**Task statement**
Repeat all entries word for word; skip images.

━━━━━ Data for review

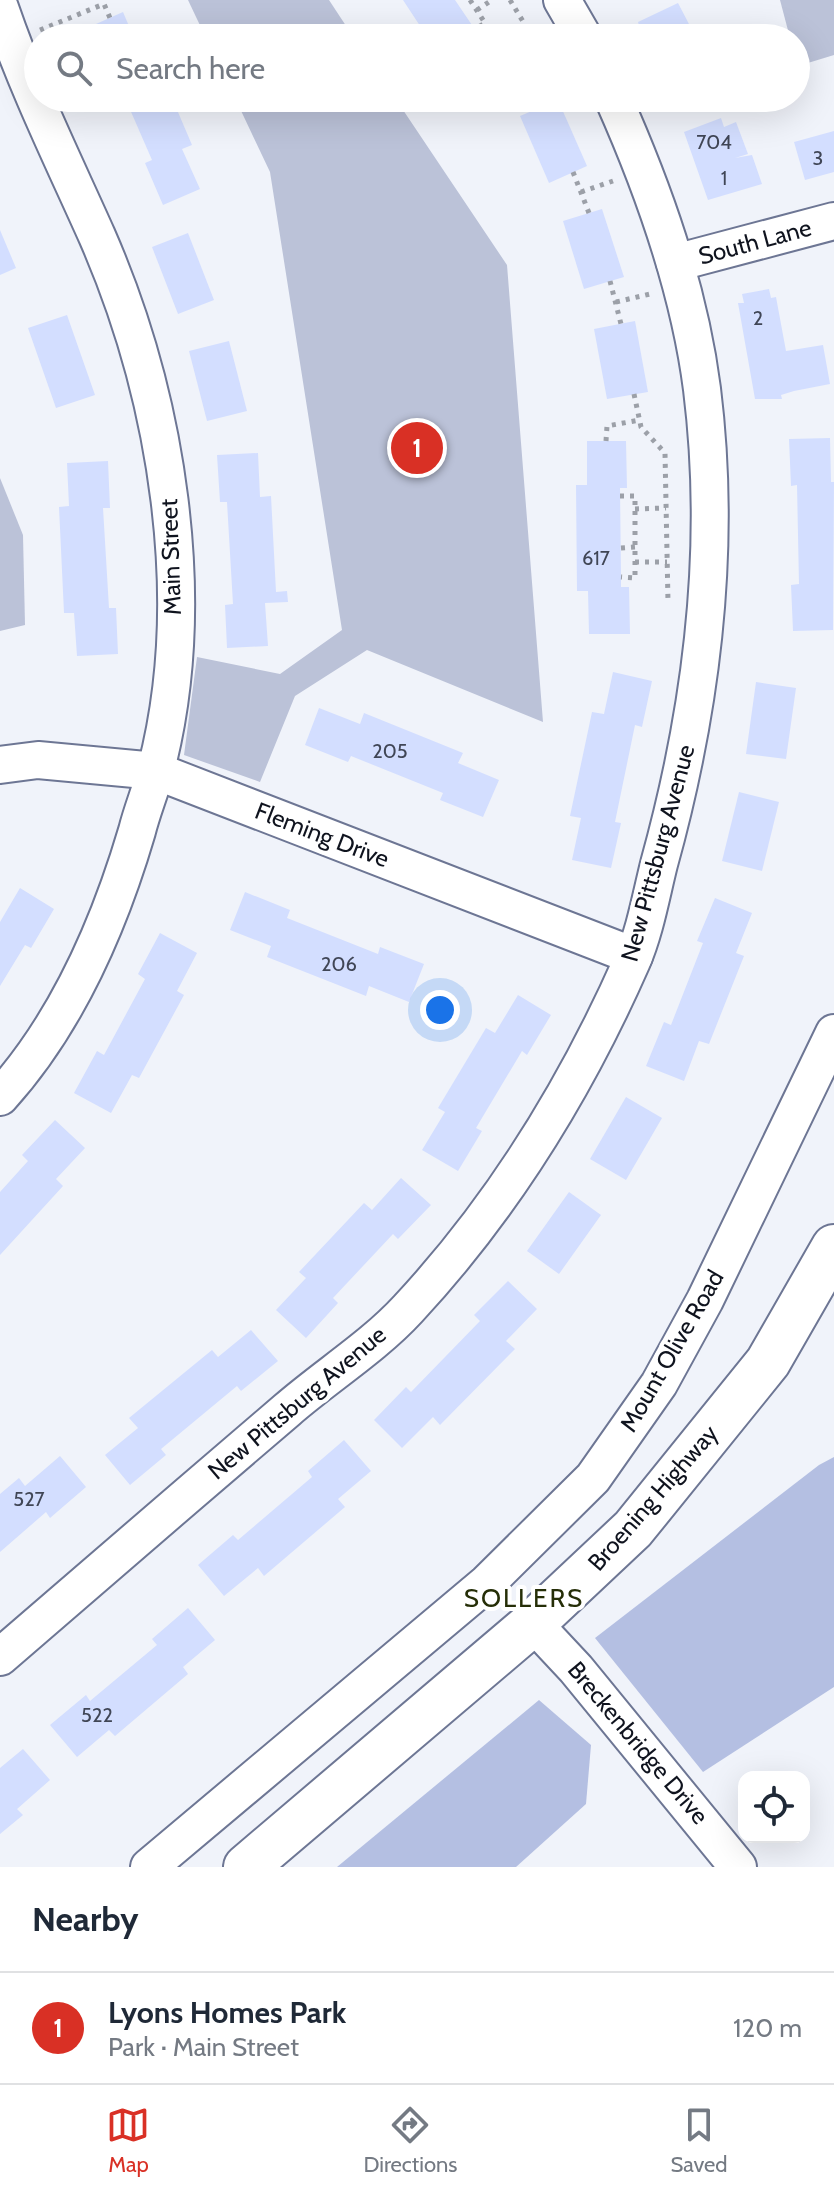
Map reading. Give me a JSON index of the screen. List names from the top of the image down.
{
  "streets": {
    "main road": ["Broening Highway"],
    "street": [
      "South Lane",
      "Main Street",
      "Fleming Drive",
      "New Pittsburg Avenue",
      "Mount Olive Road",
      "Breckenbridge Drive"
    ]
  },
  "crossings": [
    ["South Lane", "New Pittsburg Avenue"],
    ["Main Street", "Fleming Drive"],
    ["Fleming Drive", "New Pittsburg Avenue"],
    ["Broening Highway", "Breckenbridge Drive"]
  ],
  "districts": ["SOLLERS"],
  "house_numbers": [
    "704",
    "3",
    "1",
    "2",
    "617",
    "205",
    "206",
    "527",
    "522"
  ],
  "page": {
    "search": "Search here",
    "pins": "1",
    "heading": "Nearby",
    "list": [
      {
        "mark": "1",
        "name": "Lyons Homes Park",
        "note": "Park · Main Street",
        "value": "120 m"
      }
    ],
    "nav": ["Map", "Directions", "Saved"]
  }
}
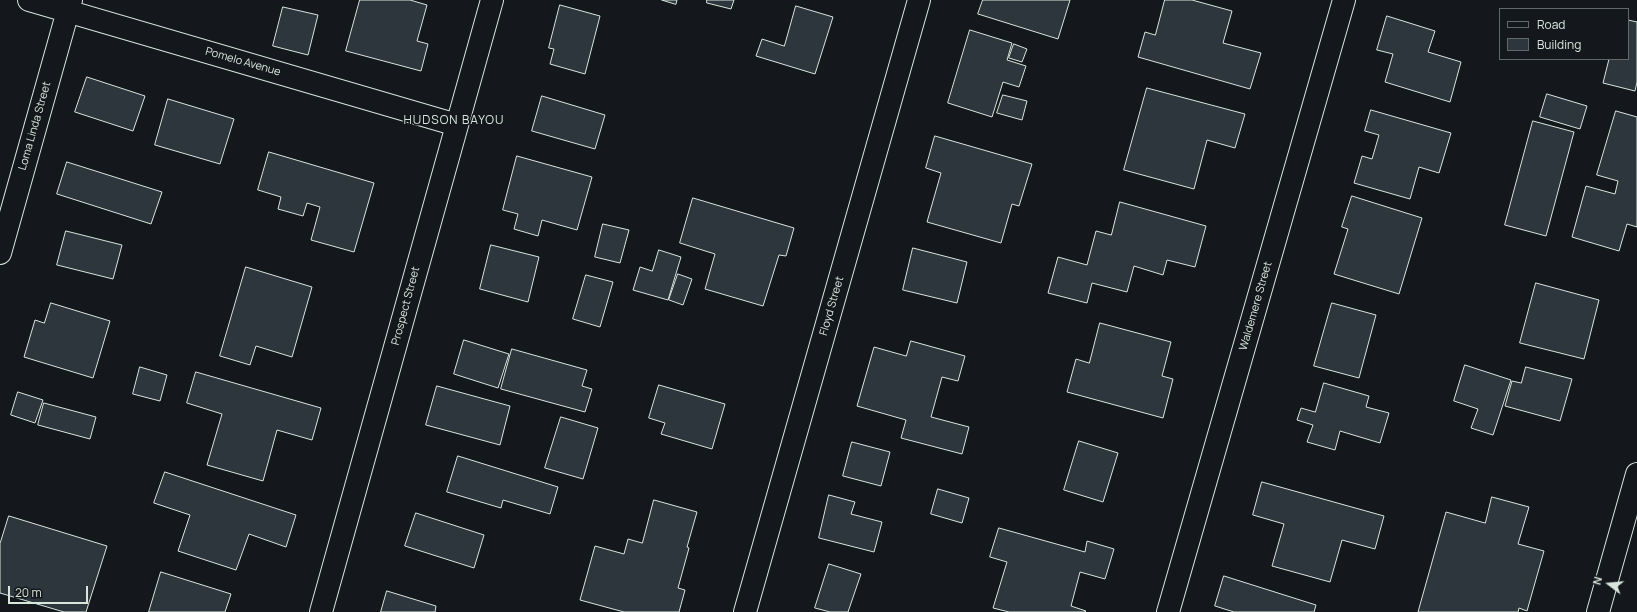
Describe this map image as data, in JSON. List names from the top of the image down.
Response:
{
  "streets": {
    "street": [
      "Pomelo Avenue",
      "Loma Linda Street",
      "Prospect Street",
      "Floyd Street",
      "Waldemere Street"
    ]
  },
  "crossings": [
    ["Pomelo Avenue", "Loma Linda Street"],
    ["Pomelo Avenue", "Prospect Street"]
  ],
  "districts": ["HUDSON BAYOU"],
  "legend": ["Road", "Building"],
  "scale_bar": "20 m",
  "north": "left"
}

━━━━━━━━━━

**Written solution**
Map reading. Give me a JSON index of the screen. List names from the top of the image down.
{
  "streets": {
    "main road": ["Broening Highway"],
    "street": [
      "South Lane",
      "Main Street",
      "Fleming Drive",
      "New Pittsburg Avenue",
      "Mount Olive Road",
      "Breckenbridge Drive"
    ]
  },
  "crossings": [
    ["South Lane", "New Pittsburg Avenue"],
    ["Main Street", "Fleming Drive"],
    ["Fleming Drive", "New Pittsburg Avenue"],
    ["Broening Highway", "Breckenbridge Drive"]
  ],
  "districts": ["SOLLERS"],
  "house_numbers": [
    "704",
    "3",
    "1",
    "2",
    "617",
    "205",
    "206",
    "527",
    "522"
  ],
  "page": {
    "search": "Search here",
    "pins": "1",
    "heading": "Nearby",
    "list": [
      {
        "mark": "1",
        "name": "Lyons Homes Park",
        "note": "Park · Main Street",
        "value": "120 m"
      }
    ],
    "nav": ["Map", "Directions", "Saved"]
  }
}
Describe this map image as data, in JSON. List names from the top of the image down.
Response:
{
  "streets": {
    "street": [
      "Pomelo Avenue",
      "Loma Linda Street",
      "Prospect Street",
      "Floyd Street",
      "Waldemere Street"
    ]
  },
  "crossings": [
    ["Pomelo Avenue", "Loma Linda Street"],
    ["Pomelo Avenue", "Prospect Street"]
  ],
  "districts": ["HUDSON BAYOU"],
  "legend": ["Road", "Building"],
  "scale_bar": "20 m",
  "north": "left"
}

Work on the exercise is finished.